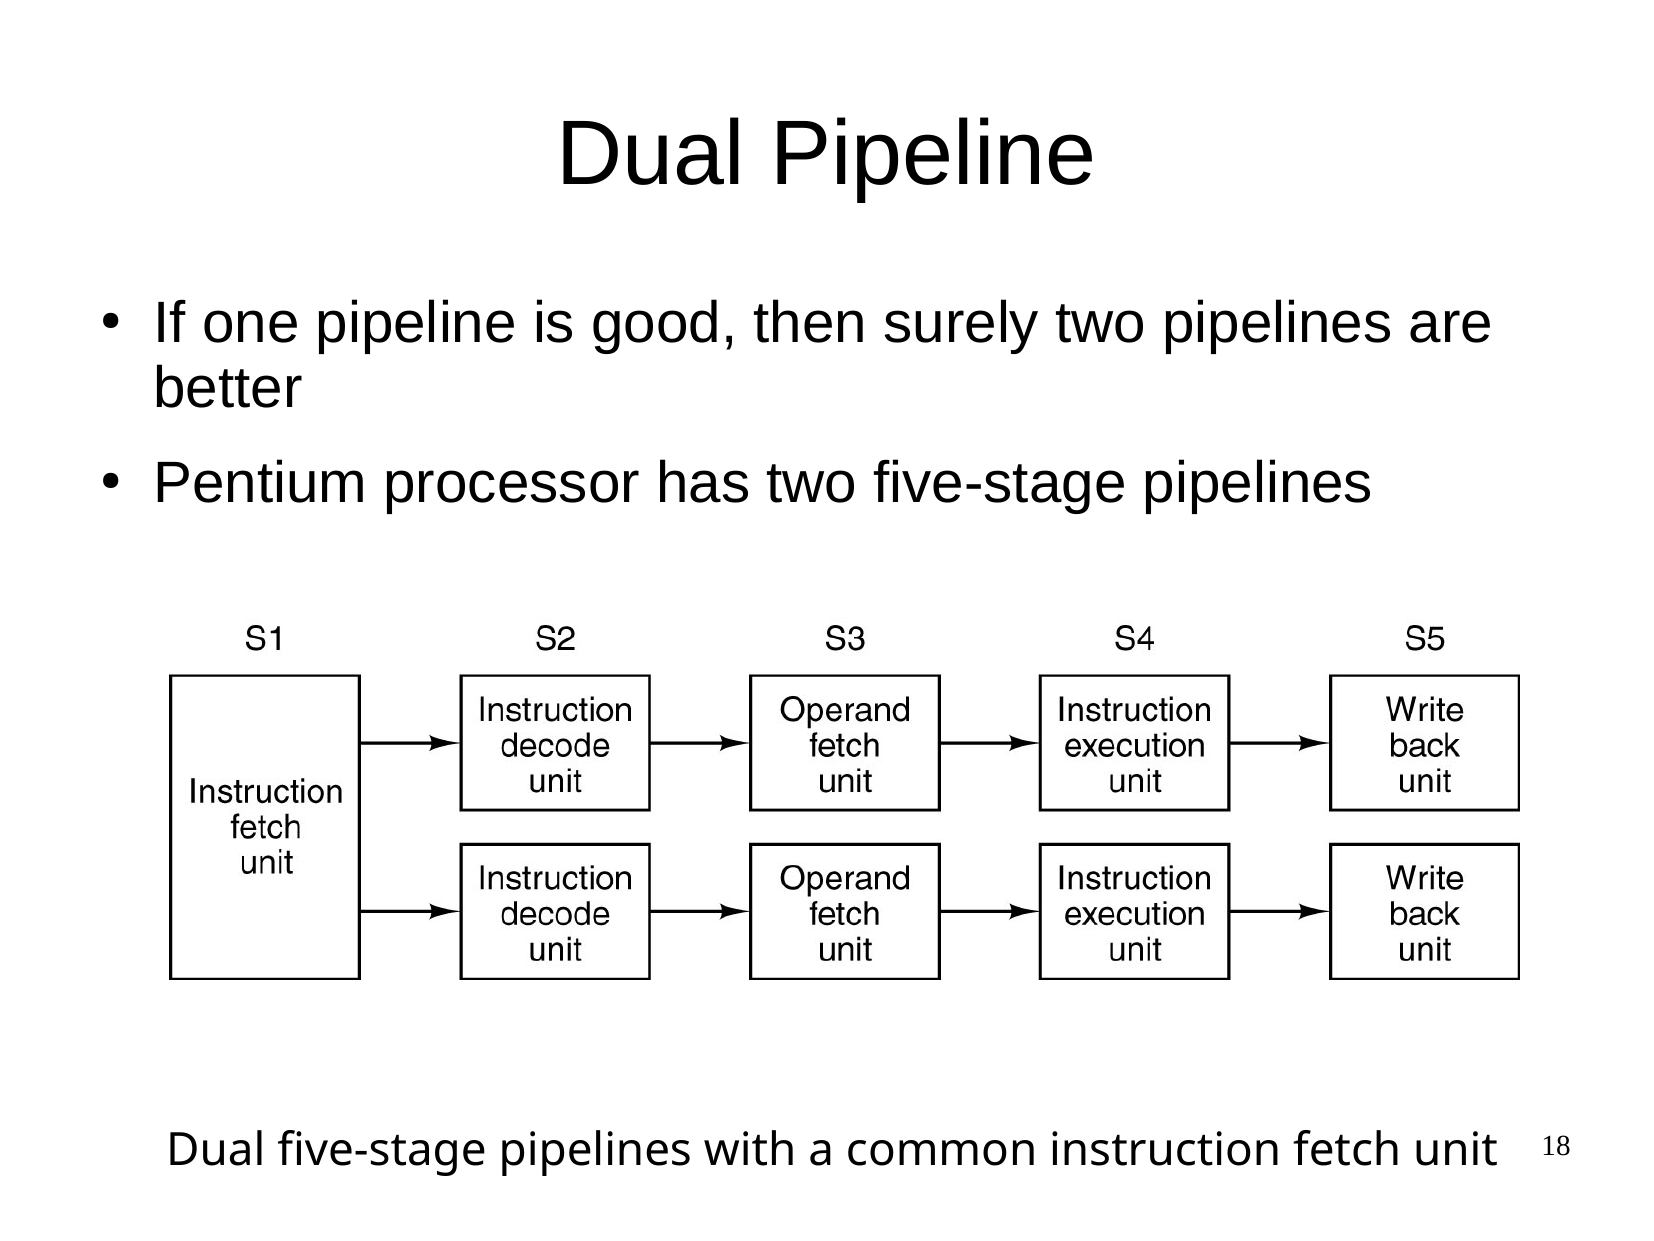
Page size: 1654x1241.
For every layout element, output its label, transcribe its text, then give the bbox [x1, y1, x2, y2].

picture [169, 618, 1520, 980]
title Dual Pipeline [82, 49, 1571, 257]
list If one pipeline is good, then surely two pipelines are better Pentium processor has two five-stage pipelines [82, 290, 1538, 1010]
text_box Dual five-stage pipelines with a common instruction fetch unit [151, 1108, 1502, 1188]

Do this.
Reproduce every row above word for word, leaving out the pictures.

Solution.
Page size: 1654x1241.
For every layout element, output its label, transcribe its text, then give the bbox [x1, y1, x2, y2].

picture [169, 618, 1520, 980]
title Dual Pipeline [82, 49, 1571, 257]
list If one pipeline is good, then surely two pipelines are better Pentium processor has two five-stage pipelines [82, 290, 1538, 1010]
text_box Dual five-stage pipelines with a common instruction fetch unit [151, 1108, 1502, 1188]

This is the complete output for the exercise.